DIMAS
Raut muka gadis itu sangat masam. Aku tak mengerti mengapa sahabatku ini tiba-tiba tak seceria biasanya.Â
"Nape muka lo kayak baju kusut gitu, Ren?"aku mencoba memecah keheningan cafe, karena hanya Reni dan aku yang datang sepagi itu.
Reni tak segera menjawab. Aku meliriknya. Mulutnya yang mungil itu terlihat sangat lucu bila mengerucut. Kudekati Reni dan aku berbisik, "Ada dhawuh apa, tuan Puteri meminta saya datang sepagi ini ke kedai?"
"Dim...coba bilang padaku, apa yang harus aku perbuat? Aku sudah bikin proposal sedemikian bagusnya. Dana sudah aku susun rapi, semua. Eh ternyata sama Ryu disuruh revisi lagi. Hhhhh, emang gampang? Dasar ketua suka maen perintah!!"

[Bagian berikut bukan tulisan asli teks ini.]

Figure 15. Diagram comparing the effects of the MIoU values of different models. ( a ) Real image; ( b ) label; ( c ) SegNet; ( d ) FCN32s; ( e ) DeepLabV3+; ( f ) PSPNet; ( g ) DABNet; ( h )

Aku hanya mendengarkan ia berkata-kata. Anehnya semua itu seperti alunan syair merdu yang kunantikan setiap waktu. Aku menyukainya saat ia marah. Seperti saat ini. Jarang kudengarkan semua kata-katanya. Aku lebih memilih melihat wajah manisnya.

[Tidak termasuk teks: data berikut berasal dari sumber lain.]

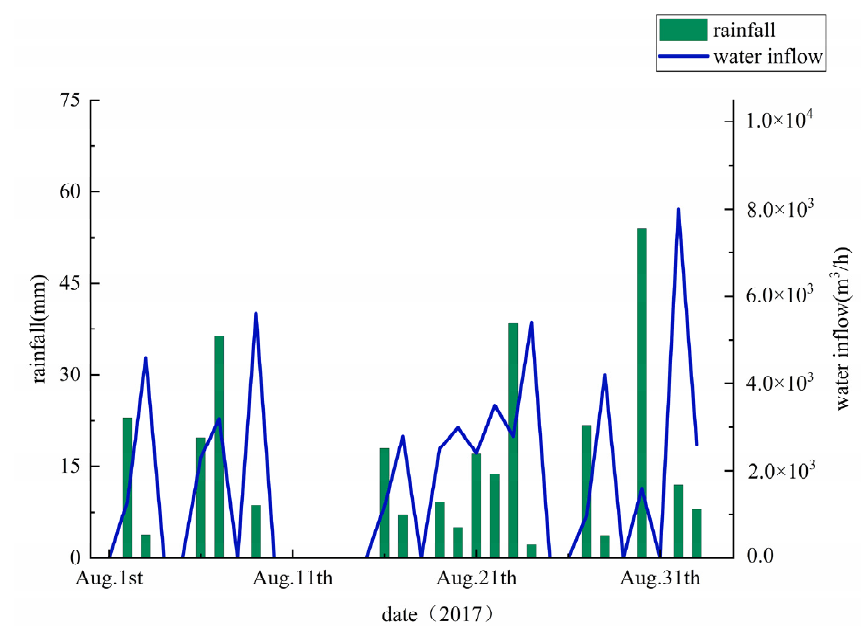
Figure 9. Rainfall monitoring—water inflow in the tunnel.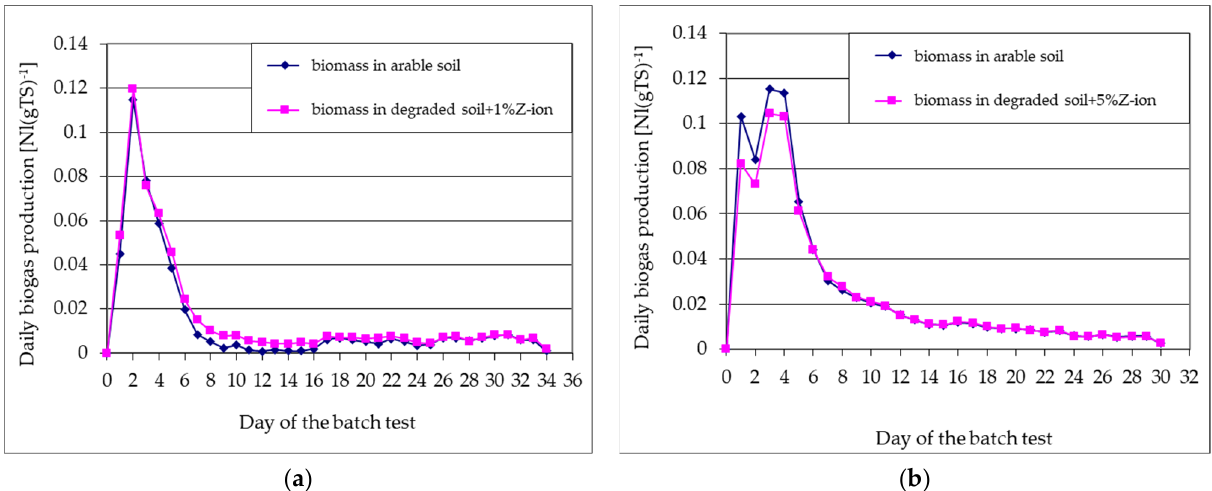
Figure 1. Daily biogas production for ( a ) the cocksfoot biomass obtained in arable soil and degraded soil supplemented with a 1% Z-ion addition, and ( b ) the maize biomass obtained in arable soil and degraded soil supplemented with a 5% Z-ion addition (values presented as means, n = 3).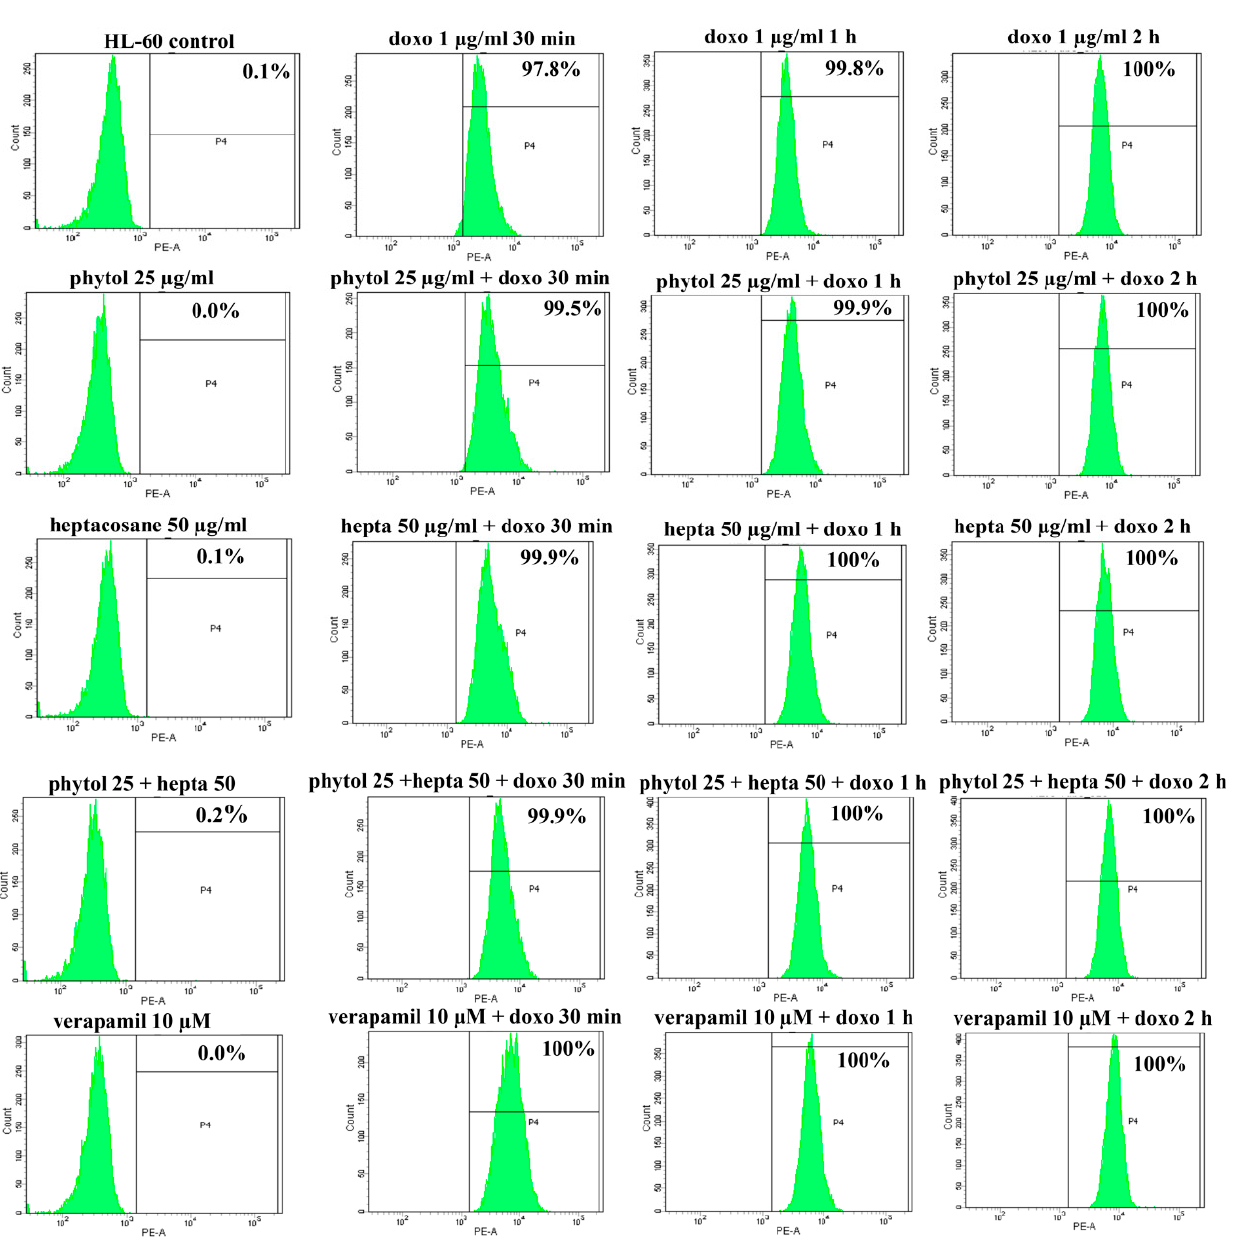
Figure 7. Effects of phytol and heptacosane on intracellular accumulation of doxorubicin in HL-60 cell line. Representative example of flow cytometry analysis of intracellular accumulation of doxorubicin (doxo; 1 µg/mL) after different times of incubation (30 min, 1 h and 2 h) in HL-60 cells pre-treated with phytol (25 µg/mL), heptacosane (hepta; 50 µg/mL), alone and in combination, or verapamil 10 µM for 24 h.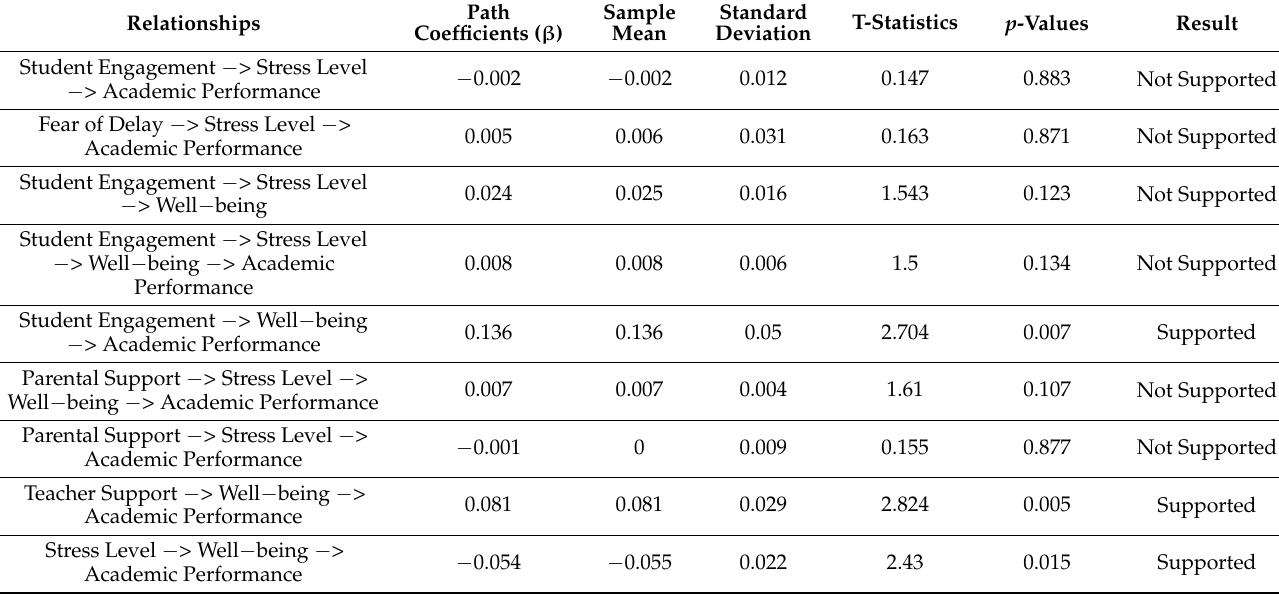
Table 8. Results of indirect effect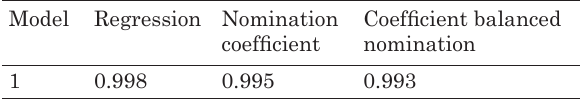
Table 6. Regression analysis and model nomination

Wajah manis yang selalu menghiasi setiap mimpiku, setiap anganku, dan wajah manis yang tak pernah mengerti bila aku selama ini menyukainya.
"Dimas....denger ga sih semua? Kenapa malah diem gitu sih. Ngomong apa kek, tanggepin apa kek...," teriak Reni dengan mata yang dilebarkan.

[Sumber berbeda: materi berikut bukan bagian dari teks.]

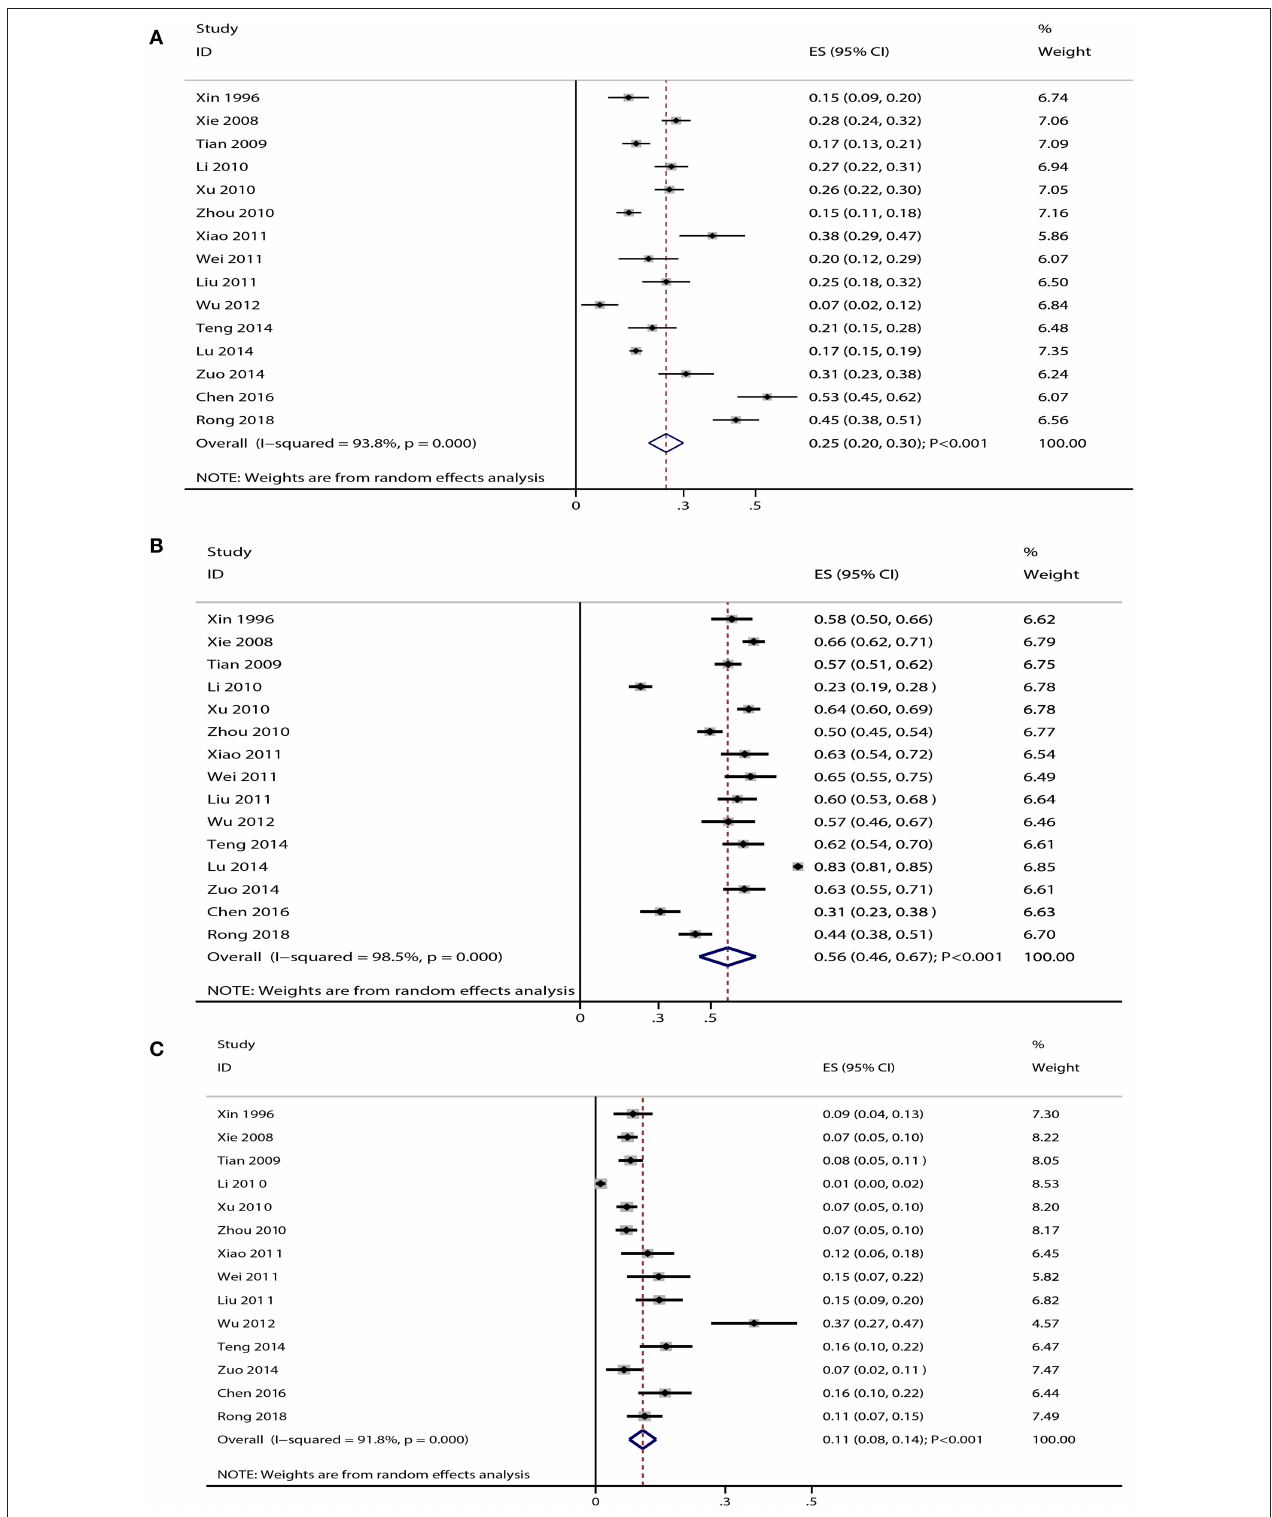
FIGURE 1 | (A) Summary prevalence for gram-positive cocci in elderly patients with pneumonia. (B) Summary prevalence for gram-negative bacilli in elderly patients with pneumonia. (C) Summary prevalence for fungus in elderly patients with pneumonia.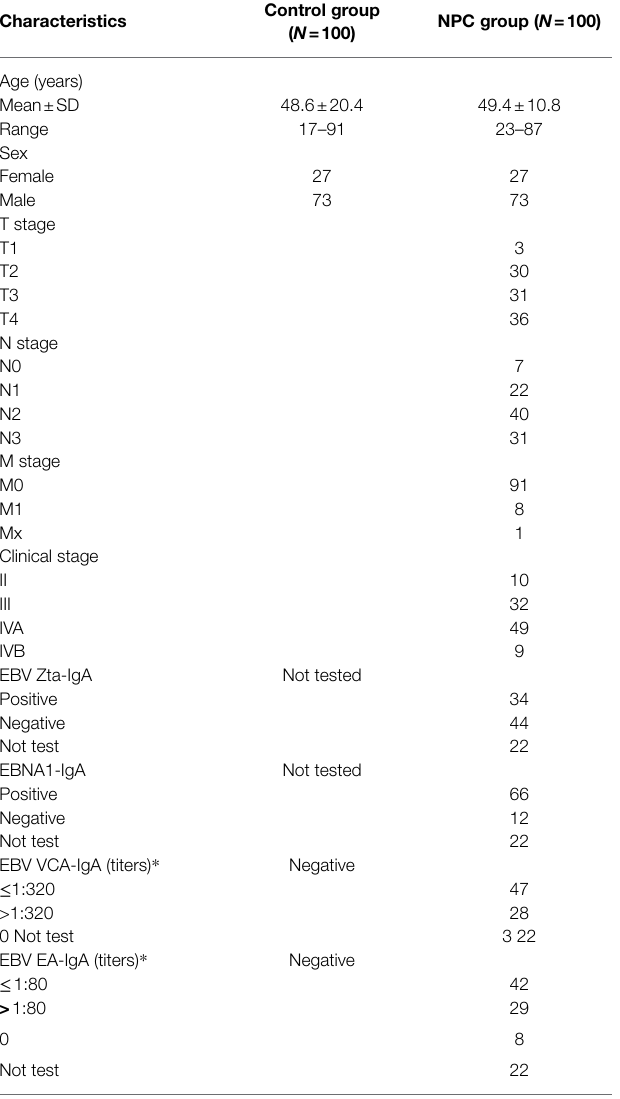
TABLE 1 | Characteristics of nasopharyngeal carcinoma (NPC) patients and their age- and sex-matched healthy controls. Characteristics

Sungguh suatu raut muka yang sebenarnya sangat lucu. Ingin rasanya aku menciumnya. Bibir mungil itu selalu memindahkan anganku kemana saja.Â
Tiba-tiba, pandangannya segera beralih pada dinding cafe yang sengaja hanya dihias beberapa lukisan etnik Bali. Dan ia sudah sering melihat dinding itu.
Dan entah mengapa, sebentar ia melirikku, kemudian mengalihkan pandangan pada sepatunya.